Within this lecture, we will investigate the relevant technologies to realise such an environment, and when it can be used, as well as its obstacles. The lecture is essentially segmented into three parts: The first part focuses on the hardware layer, including equally the type of processors, embedded system architectures and their connectivity. In the second part we will talk about the main principles of distributed computing, including how data is distributed and processed, and which use case criteria are fulfilled how. The third part is focusing on adaptive execution in the compute continuum, that includes embedded Operating Systems, virtualisation and containerisation.
[Seminar] High-Performance Computing with GPUs
GPUs are ubiquitous in High-Performance Computing, delivering the majority of performance in the fastest supercomputers around the world. The platform is enabled by highly parallel
applications, suitable programming models, and a close combination between software and hardware, and advanced hardware designs. The seminar covers topics relevant to all components
of the HPC GPU ecosystem, like effective implementation of GPU algorithms, investigations to programming models, performance analysis, benchmarking of applications, and understanding
hardware features.
[Seminar] Programming Principles of Distributed Systems
This seminar covers emerging topics in parallel and distributed computing. The scope spans from tightly coupled high performance computing systems to loosely coupled cloud and edge
computing systems. Special emphasis is placed on advanced system architectures with heterogeneous processor and memory technologies.
During the seminar, students will work together in a small group to reproduce the results of a previously published research paper from the above mentioned scientific domain.

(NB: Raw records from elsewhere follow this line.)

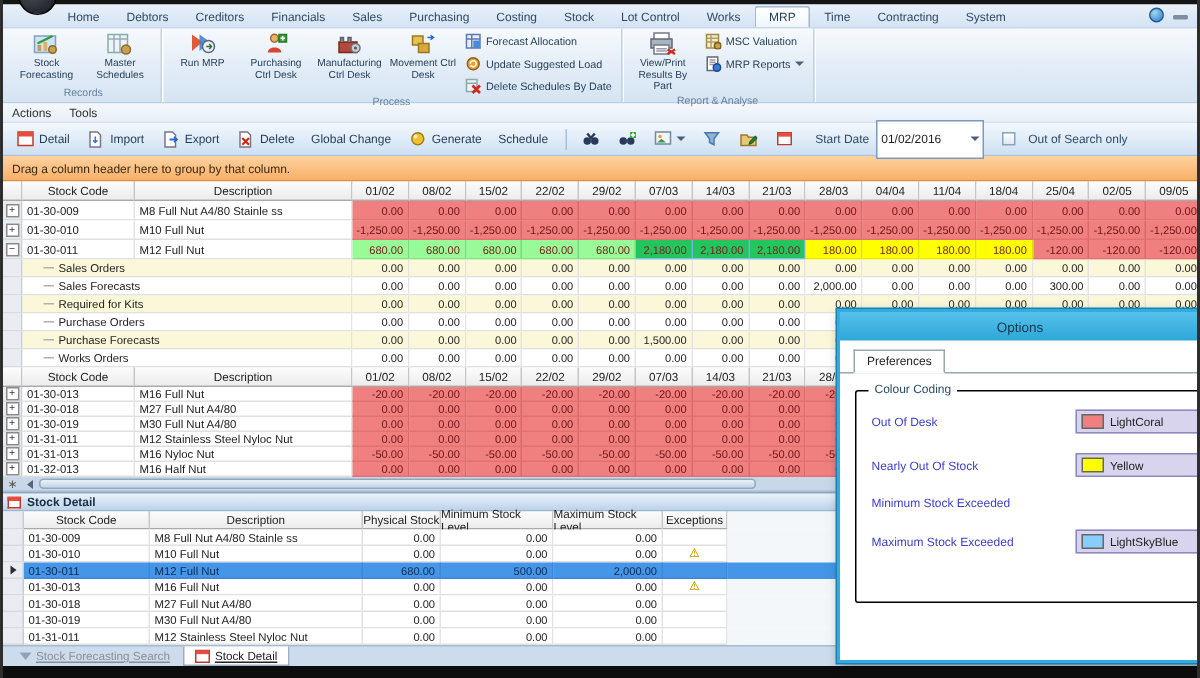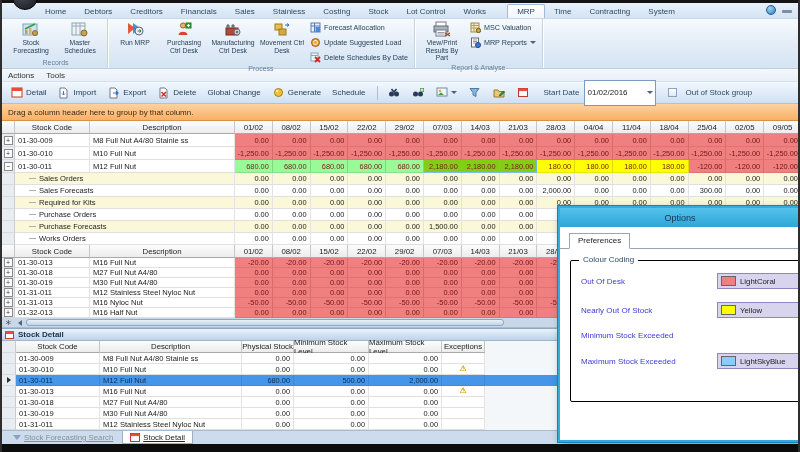--- a/index.html
+++ b/index.html
@@ -140,7 +140,7 @@
         <div class="rtab">Creditors</div>
         <div class="rtab">Financials</div>
         <div class="rtab">Sales</div>
-        <div class="rtab">Stainless</div>
+        <div class="rtab">Purchasing</div>
         <div class="rtab">Costing</div>
         <div class="rtab">Stock</div>
         <div class="rtab">Lot Control</div>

Relevant publications must have been peer-reviewed by a major conference or in a journal and feature an open source codebase (see the literature below for examples of representative papers). To
build/run and produce the results of the paper, both local and remote resources can be used, which are provided by the seminar lecturer as needed. Optionally the students are even capable
to improve or optimize the proposed solution in the chosen paper. We are planning to send students who have demonstrated outstanding quality and dedication to a European Reproducibility Challenge if sufficient interest is expressed.